▸ Passage to read
======

Architecture
Each software has some kind of architecture, and this is the place to describe it in broad terms, to make it easier for developers to get around the code. Following the scheme of a layered architecture as featured by the “Clean Architecture” (Robert Martin) or the “hexagonal architecture”, alternatively known as “ports and adapters” (Alistair Cockburn), the different layers are described successively from the inside out.
Currently, the evefile
package is divided into three technical layers, i.e. boundaries (“interfaces”), controllers, and entities (BCE). The boundaries layer contains both, the “interfaces” (“adapters”) pointing to the user (facades) and those pointing to the underlying infrastructure (resources). Here, “user” can be either actual human users or other functional layers.
Fig. 1 An UML package diagram of the evefile package. To hide the names of the technical layers from the user, one could think of importing the relevant classes (basically the facades) in the __init__.py
files of the respective top-level functional packages.
General remarks on the UML class diagrams
The UML class diagrams in this document try to consistently follow a series of conventions listed below. This list is not meant to be exhaustive and may change over time.
Capitalising attribute types
Attribute types that are default types of the (Python) language are not capitalised.
Attribute types that are instances of self-defined classes are capitalised and spelled exactly as the corresponding class.
Singular and plural forms of attributes
Scalar attributes have singular names.
Attributes containing containers (lists, dictionaries, …) have plural names.
Naming conventions
Generally, naming conventions follow PEP8: class names are in CamelCase, attributes and methods in snake_case.
Attributes of enumerations
No convention has yet been agreed upon. Possibilities would be ALLCAPS (as the attributes could be interpreted as constants) or snake_case.
Dictionaries
Attributes that contain dictionaries as container have the container type followed by curly braces
{}
, although this seems not to be part of the UML standard.
Entities
Entities are the innermost technical layer: everything depends on the entities, but the entities depend on nothing but themselves. Furthermore, entities may have little to no behaviour (i.e., data classes). For the evefile functional layer, the entities consist of three modules: file, data, and metadata, in the order of their dependencies.
file module
Despite the opposite chain of dependencies, starting with the file
module seems sensible, as its File
class represents a single eveH5 file and provides kind of an entry point.
Fig. 2 Class hierarchy of the evefile.entities.file
module. The File
class is sort of the central interface to the entire subpackage, as this class provides a faithful representation of all information available from a given eveH5 file. To this end, it incorporates instances of classes of the other modules of the subpackage. Furthermore, “Scan” inherits from the identically named facade of the scan functional layer and contains the full information of the SCML file (if the SCML file is present in the eveH5 file).

======

▸ Written task A
In the architecture page, which three technical layers divide the evefile package?
▸ Written task B
From the architecture page, output the passage exactly. Begin at the words "Currently, the evefile" and stop after the words "other functional layers.".

======

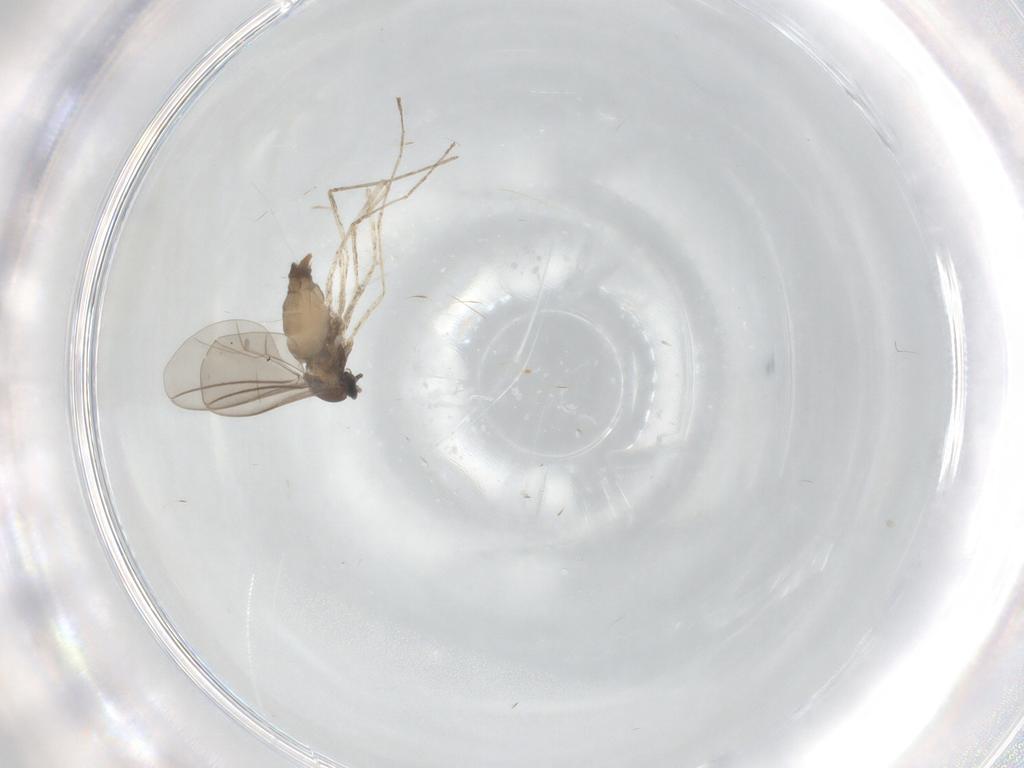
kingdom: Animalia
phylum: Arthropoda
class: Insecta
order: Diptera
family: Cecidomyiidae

======

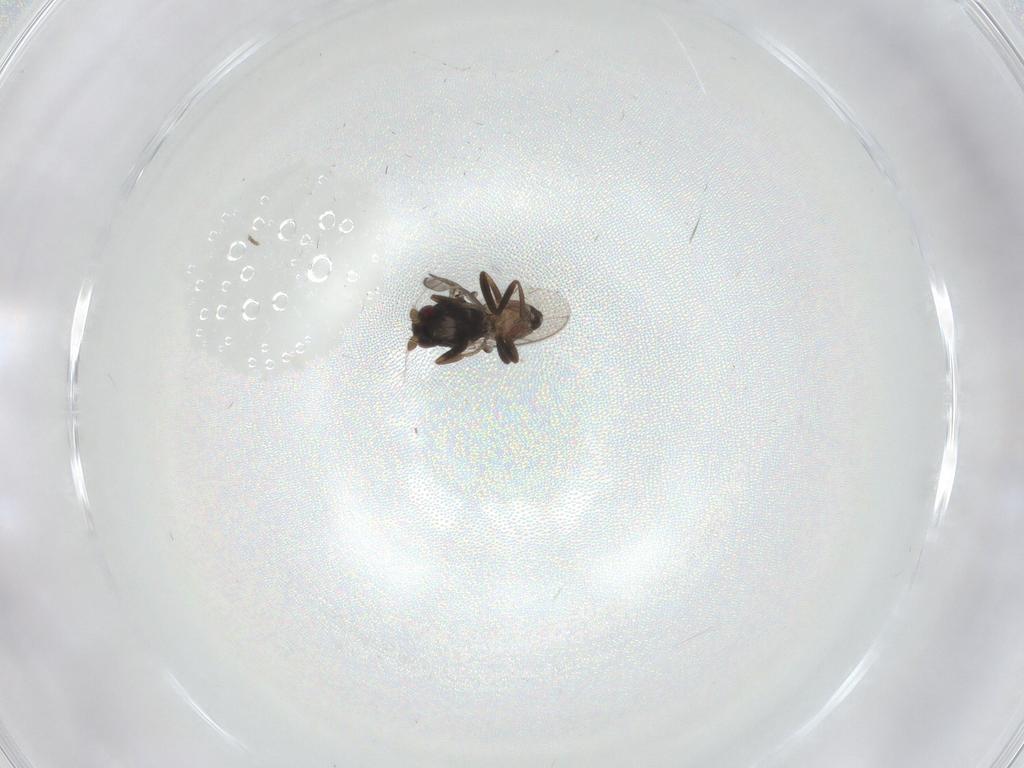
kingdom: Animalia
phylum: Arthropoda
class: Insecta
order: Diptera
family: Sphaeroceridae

======

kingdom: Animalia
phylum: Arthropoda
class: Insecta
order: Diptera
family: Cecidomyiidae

======

▸ Complete answer A
Boundaries, controllers, and entities (BCE).

▸ Complete answer B
Currently, the evefile
package is divided into three technical layers, i.e. boundaries (“interfaces”), controllers, and entities (BCE). The boundaries layer contains both, the “interfaces” (“adapters”) pointing to the user (facades) and those pointing to the underlying infrastructure (resources). Here, “user” can be either actual human users or other functional layers.